News | February 22, 2000

Wavtrace Awarded PTM System Patent

Source: Wavtrace Inc.
The U.S. Patent and Trademark Office has awarded Wavtrace Inc. (Bellevue, WA) patent protection for the invention of adaptive time division duplex (TDD) point-to-multipoint (PTM) millimeter wave systems. The patent, number 6,016,313, filed Nov. 6, 1996, was awarded Jan. 18, 2000. Robert Foster, Wavtrace's founder and chief technology officer, filed for a series of patents related to adaptive TDD and other aspects of third generation point-to-multipoint systems. This patent is the first to be awarded. Foster's invention marked the launch of Wavtrace and a new generation of millimeter wave point-to-multipoint technology.

Adaptive TDD is the method of establishing a bi-directional communications link using a single channel, whereby any part of the channel up to its full capacity can be used in either the upstream or downstream direction in response to demand. TDD's adaptability when combined with other dynamically adjustable system parameters, such as variable information densities, link distances, and the sharing of bandwidth among remote units, allows for an efficient system design, providing 20 to 50% greater throughput than systems using older FDD technology (depending on level of asymmetry).
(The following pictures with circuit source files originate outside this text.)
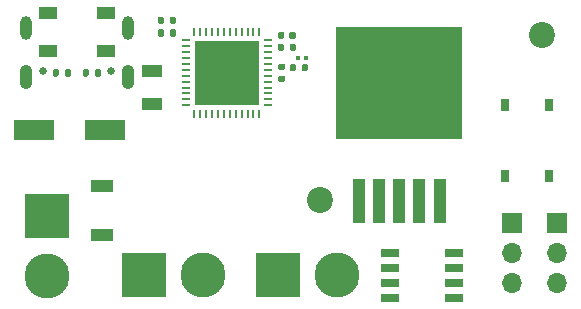
<source format=gbr>
G04 #@! TF.GenerationSoftware,KiCad,Pcbnew,(5.1.9)-1*
G04 #@! TF.CreationDate,2021-07-08T11:24:14-04:00*
G04 #@! TF.ProjectId,ESC_5A,4553435f-3541-42e6-9b69-6361645f7063,rev?*
G04 #@! TF.SameCoordinates,Original*
G04 #@! TF.FileFunction,Soldermask,Top*
G04 #@! TF.FilePolarity,Negative*
%FSLAX46Y46*%
G04 Gerber Fmt 4.6, Leading zero omitted, Abs format (unit mm)*
G04 Created by KiCad (PCBNEW (5.1.9)-1) date 2021-07-08 11:24:14*
%MOMM*%
%LPD*%
G01*
G04 APERTURE LIST*
%ADD10R,0.700000X1.000000*%
%ADD11C,2.200000*%
%ADD12R,1.890000X1.140000*%
%ADD13O,1.700000X1.700000*%
%ADD14R,1.700000X1.700000*%
%ADD15R,5.499999X5.499999*%
%ADD16R,0.199200X0.704800*%
%ADD17R,0.704800X0.199200*%
%ADD18C,3.800000*%
%ADD19R,3.800000X3.800000*%
%ADD20C,0.650000*%
%ADD21O,1.050000X2.100000*%
%ADD22O,1.000000X2.000000*%
%ADD23R,10.750000X9.450000*%
%ADD24R,1.000000X3.800000*%
%ADD25R,1.500000X0.650000*%
%ADD26R,1.500000X1.000000*%
%ADD27R,0.460000X0.420000*%
%ADD28R,3.400000X1.800000*%
%ADD29R,1.820000X1.070000*%
G04 APERTURE END LIST*
D10*
G04 #@! TO.C,S1*
X172665000Y-146860000D03*
X172665000Y-152860000D03*
X168965000Y-146860000D03*
X168965000Y-152860000D03*
G04 #@! TD*
D11*
G04 #@! TO.C,H2*
X172085000Y-140970000D03*
G04 #@! TD*
D12*
G04 #@! TO.C,Z1*
X134855000Y-157910000D03*
X134855000Y-153710000D03*
G04 #@! TD*
D13*
G04 #@! TO.C,J6*
X173355000Y-161925000D03*
X173355000Y-159385000D03*
D14*
X173355000Y-156845000D03*
G04 #@! TD*
D15*
G04 #@! TO.C,U1*
X145415000Y-144145000D03*
D16*
X142665000Y-140692602D03*
X143164999Y-140692602D03*
X143665001Y-140692602D03*
X144165000Y-140692602D03*
X144664999Y-140692602D03*
X145165000Y-140692602D03*
X145665000Y-140692602D03*
X146165001Y-140692602D03*
X146665000Y-140692602D03*
X147164999Y-140692602D03*
X147665001Y-140692602D03*
X148165000Y-140692602D03*
D17*
X148867398Y-141395000D03*
X148867398Y-141894999D03*
X148867398Y-142395001D03*
X148867398Y-142895000D03*
X148867398Y-143394999D03*
X148867398Y-143895000D03*
X148867398Y-144395000D03*
X148867398Y-144895001D03*
X148867398Y-145395000D03*
X148867398Y-145894999D03*
X148867398Y-146395001D03*
X148867398Y-146895000D03*
D16*
X148165000Y-147597398D03*
X147665001Y-147597398D03*
X147164999Y-147597398D03*
X146665000Y-147597398D03*
X146165001Y-147597398D03*
X145665000Y-147597398D03*
X145165000Y-147597398D03*
X144664999Y-147597398D03*
X144165000Y-147597398D03*
X143665001Y-147597398D03*
X143164999Y-147597398D03*
X142665000Y-147597398D03*
D17*
X141962602Y-146895000D03*
X141962602Y-146395001D03*
X141962602Y-145894999D03*
X141962602Y-145395000D03*
X141962602Y-144895001D03*
X141962602Y-144395000D03*
X141962602Y-143895000D03*
X141962602Y-143394999D03*
X141962602Y-142895000D03*
X141962602Y-142395001D03*
X141962602Y-141894999D03*
X141962602Y-141395000D03*
G04 #@! TD*
G04 #@! TO.C,R12*
G36*
G01*
X140575000Y-140955000D02*
X140575000Y-140585000D01*
G75*
G02*
X140710000Y-140450000I135000J0D01*
G01*
X140980000Y-140450000D01*
G75*
G02*
X141115000Y-140585000I0J-135000D01*
G01*
X141115000Y-140955000D01*
G75*
G02*
X140980000Y-141090000I-135000J0D01*
G01*
X140710000Y-141090000D01*
G75*
G02*
X140575000Y-140955000I0J135000D01*
G01*
G37*
G36*
G01*
X139555000Y-140955000D02*
X139555000Y-140585000D01*
G75*
G02*
X139690000Y-140450000I135000J0D01*
G01*
X139960000Y-140450000D01*
G75*
G02*
X140095000Y-140585000I0J-135000D01*
G01*
X140095000Y-140955000D01*
G75*
G02*
X139960000Y-141090000I-135000J0D01*
G01*
X139690000Y-141090000D01*
G75*
G02*
X139555000Y-140955000I0J135000D01*
G01*
G37*
G04 #@! TD*
G04 #@! TO.C,R11*
G36*
G01*
X140575000Y-139885000D02*
X140575000Y-139515000D01*
G75*
G02*
X140710000Y-139380000I135000J0D01*
G01*
X140980000Y-139380000D01*
G75*
G02*
X141115000Y-139515000I0J-135000D01*
G01*
X141115000Y-139885000D01*
G75*
G02*
X140980000Y-140020000I-135000J0D01*
G01*
X140710000Y-140020000D01*
G75*
G02*
X140575000Y-139885000I0J135000D01*
G01*
G37*
G36*
G01*
X139555000Y-139885000D02*
X139555000Y-139515000D01*
G75*
G02*
X139690000Y-139380000I135000J0D01*
G01*
X139960000Y-139380000D01*
G75*
G02*
X140095000Y-139515000I0J-135000D01*
G01*
X140095000Y-139885000D01*
G75*
G02*
X139960000Y-140020000I-135000J0D01*
G01*
X139690000Y-140020000D01*
G75*
G02*
X139555000Y-139885000I0J135000D01*
G01*
G37*
G04 #@! TD*
G04 #@! TO.C,R10*
G36*
G01*
X150245000Y-143905000D02*
X149875000Y-143905000D01*
G75*
G02*
X149740000Y-143770000I0J135000D01*
G01*
X149740000Y-143500000D01*
G75*
G02*
X149875000Y-143365000I135000J0D01*
G01*
X150245000Y-143365000D01*
G75*
G02*
X150380000Y-143500000I0J-135000D01*
G01*
X150380000Y-143770000D01*
G75*
G02*
X150245000Y-143905000I-135000J0D01*
G01*
G37*
G36*
G01*
X150245000Y-144925000D02*
X149875000Y-144925000D01*
G75*
G02*
X149740000Y-144790000I0J135000D01*
G01*
X149740000Y-144520000D01*
G75*
G02*
X149875000Y-144385000I135000J0D01*
G01*
X150245000Y-144385000D01*
G75*
G02*
X150380000Y-144520000I0J-135000D01*
G01*
X150380000Y-144790000D01*
G75*
G02*
X150245000Y-144925000I-135000J0D01*
G01*
G37*
G04 #@! TD*
G04 #@! TO.C,R8*
G36*
G01*
X151755000Y-143895000D02*
X151755000Y-143525000D01*
G75*
G02*
X151890000Y-143390000I135000J0D01*
G01*
X152160000Y-143390000D01*
G75*
G02*
X152295000Y-143525000I0J-135000D01*
G01*
X152295000Y-143895000D01*
G75*
G02*
X152160000Y-144030000I-135000J0D01*
G01*
X151890000Y-144030000D01*
G75*
G02*
X151755000Y-143895000I0J135000D01*
G01*
G37*
G36*
G01*
X150735000Y-143895000D02*
X150735000Y-143525000D01*
G75*
G02*
X150870000Y-143390000I135000J0D01*
G01*
X151140000Y-143390000D01*
G75*
G02*
X151275000Y-143525000I0J-135000D01*
G01*
X151275000Y-143895000D01*
G75*
G02*
X151140000Y-144030000I-135000J0D01*
G01*
X150870000Y-144030000D01*
G75*
G02*
X150735000Y-143895000I0J135000D01*
G01*
G37*
G04 #@! TD*
G04 #@! TO.C,R5*
G36*
G01*
X150735000Y-142175000D02*
X150735000Y-141805000D01*
G75*
G02*
X150870000Y-141670000I135000J0D01*
G01*
X151140000Y-141670000D01*
G75*
G02*
X151275000Y-141805000I0J-135000D01*
G01*
X151275000Y-142175000D01*
G75*
G02*
X151140000Y-142310000I-135000J0D01*
G01*
X150870000Y-142310000D01*
G75*
G02*
X150735000Y-142175000I0J135000D01*
G01*
G37*
G36*
G01*
X149715000Y-142175000D02*
X149715000Y-141805000D01*
G75*
G02*
X149850000Y-141670000I135000J0D01*
G01*
X150120000Y-141670000D01*
G75*
G02*
X150255000Y-141805000I0J-135000D01*
G01*
X150255000Y-142175000D01*
G75*
G02*
X150120000Y-142310000I-135000J0D01*
G01*
X149850000Y-142310000D01*
G75*
G02*
X149715000Y-142175000I0J135000D01*
G01*
G37*
G04 #@! TD*
G04 #@! TO.C,R3*
G36*
G01*
X133745000Y-143960000D02*
X133745000Y-144330000D01*
G75*
G02*
X133610000Y-144465000I-135000J0D01*
G01*
X133340000Y-144465000D01*
G75*
G02*
X133205000Y-144330000I0J135000D01*
G01*
X133205000Y-143960000D01*
G75*
G02*
X133340000Y-143825000I135000J0D01*
G01*
X133610000Y-143825000D01*
G75*
G02*
X133745000Y-143960000I0J-135000D01*
G01*
G37*
G36*
G01*
X134765000Y-143960000D02*
X134765000Y-144330000D01*
G75*
G02*
X134630000Y-144465000I-135000J0D01*
G01*
X134360000Y-144465000D01*
G75*
G02*
X134225000Y-144330000I0J135000D01*
G01*
X134225000Y-143960000D01*
G75*
G02*
X134360000Y-143825000I135000J0D01*
G01*
X134630000Y-143825000D01*
G75*
G02*
X134765000Y-143960000I0J-135000D01*
G01*
G37*
G04 #@! TD*
G04 #@! TO.C,R1*
G36*
G01*
X131685000Y-144330000D02*
X131685000Y-143960000D01*
G75*
G02*
X131820000Y-143825000I135000J0D01*
G01*
X132090000Y-143825000D01*
G75*
G02*
X132225000Y-143960000I0J-135000D01*
G01*
X132225000Y-144330000D01*
G75*
G02*
X132090000Y-144465000I-135000J0D01*
G01*
X131820000Y-144465000D01*
G75*
G02*
X131685000Y-144330000I0J135000D01*
G01*
G37*
G36*
G01*
X130665000Y-144330000D02*
X130665000Y-143960000D01*
G75*
G02*
X130800000Y-143825000I135000J0D01*
G01*
X131070000Y-143825000D01*
G75*
G02*
X131205000Y-143960000I0J-135000D01*
G01*
X131205000Y-144330000D01*
G75*
G02*
X131070000Y-144465000I-135000J0D01*
G01*
X130800000Y-144465000D01*
G75*
G02*
X130665000Y-144330000I0J135000D01*
G01*
G37*
G04 #@! TD*
D18*
G04 #@! TO.C,J5*
X130175000Y-161310000D03*
D19*
X130175000Y-156310000D03*
G04 #@! TD*
D18*
G04 #@! TO.C,J4*
X154760000Y-161290000D03*
D19*
X149760000Y-161290000D03*
G04 #@! TD*
D18*
G04 #@! TO.C,J3*
X143430000Y-161290000D03*
D19*
X138430000Y-161290000D03*
G04 #@! TD*
D13*
G04 #@! TO.C,J2*
X169545000Y-161925000D03*
X169545000Y-159385000D03*
D14*
X169545000Y-156845000D03*
G04 #@! TD*
D20*
G04 #@! TO.C,J1*
X129825000Y-144015000D03*
X135605000Y-144015000D03*
D21*
X137035000Y-144515000D03*
X128395000Y-144515000D03*
D22*
X137035000Y-140335000D03*
X128395000Y-140335000D03*
G04 #@! TD*
D23*
G04 #@! TO.C,IC3*
X160020000Y-145002000D03*
D24*
X163420000Y-155002000D03*
X161720000Y-155002000D03*
X160020000Y-155002000D03*
X158320000Y-155002000D03*
X156620000Y-155002000D03*
G04 #@! TD*
D25*
G04 #@! TO.C,IC2*
X164625000Y-159385000D03*
X164625000Y-160655000D03*
X164625000Y-161925000D03*
X164625000Y-163195000D03*
X159225000Y-163195000D03*
X159225000Y-161925000D03*
X159225000Y-160655000D03*
X159225000Y-159385000D03*
G04 #@! TD*
D11*
G04 #@! TO.C,H1*
X153270000Y-154940000D03*
G04 #@! TD*
D26*
G04 #@! TO.C,D1*
X130265000Y-139070000D03*
X130265000Y-142270000D03*
X135165000Y-139070000D03*
X135165000Y-142270000D03*
G04 #@! TD*
D27*
G04 #@! TO.C,C13*
X151435000Y-142875000D03*
X152095000Y-142875000D03*
G04 #@! TD*
G04 #@! TO.C,C12*
G36*
G01*
X150695000Y-141140000D02*
X150695000Y-140800000D01*
G75*
G02*
X150835000Y-140660000I140000J0D01*
G01*
X151115000Y-140660000D01*
G75*
G02*
X151255000Y-140800000I0J-140000D01*
G01*
X151255000Y-141140000D01*
G75*
G02*
X151115000Y-141280000I-140000J0D01*
G01*
X150835000Y-141280000D01*
G75*
G02*
X150695000Y-141140000I0J140000D01*
G01*
G37*
G36*
G01*
X149735000Y-141140000D02*
X149735000Y-140800000D01*
G75*
G02*
X149875000Y-140660000I140000J0D01*
G01*
X150155000Y-140660000D01*
G75*
G02*
X150295000Y-140800000I0J-140000D01*
G01*
X150295000Y-141140000D01*
G75*
G02*
X150155000Y-141280000I-140000J0D01*
G01*
X149875000Y-141280000D01*
G75*
G02*
X149735000Y-141140000I0J140000D01*
G01*
G37*
G04 #@! TD*
D28*
G04 #@! TO.C,C11*
X129080000Y-149025000D03*
X135080000Y-149025000D03*
G04 #@! TD*
D29*
G04 #@! TO.C,C3*
X139065000Y-144035000D03*
X139065000Y-146795000D03*
G04 #@! TD*
M02*

</source>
The patent is comprehensive and includes 86 claims covering not only the adaptive TDD airlink, which allows variable asymmetry, but also many other aspects of point-to-multipoint system design. These include the design of the hub, remote, antenna array, modem array, variable index QAM (quadrature amplitude modulation), and interface to the backbone network.

Evolution
Wavtrace's third generation adaptive TDD technology fulfills the vision that gave rise to the PTM industry: to maximize the savings inherent in sharing bandwidth resources among multiple remote sites.

  • First generation PTM used frequency division duplexing (FDD) and frequency division multiple access (FDMA) that introduced the sharing of capacity among remotes by dividing bandwidth into slices. This allowed sharing of capacity downstream, but because each remote had its own dedicated slice of bandwidth on the upstream, it offered only a modest gain in spectral efficiency.
  • Second generation PTM incorporated time division multiple access (TDMA) with FDD to introduce time sharing of both downstream and upstream capacity among remotes. This offered a significant improvement in spectral efficiency, yet still relied on FDD to establish separate and dedicated downstream and upstream links.
  • Third generation PTM incorporates adaptive TDD and introduces the sharing of capacity between both upstream and downstream links. This approach offers the greatest improvement in spectral efficiency.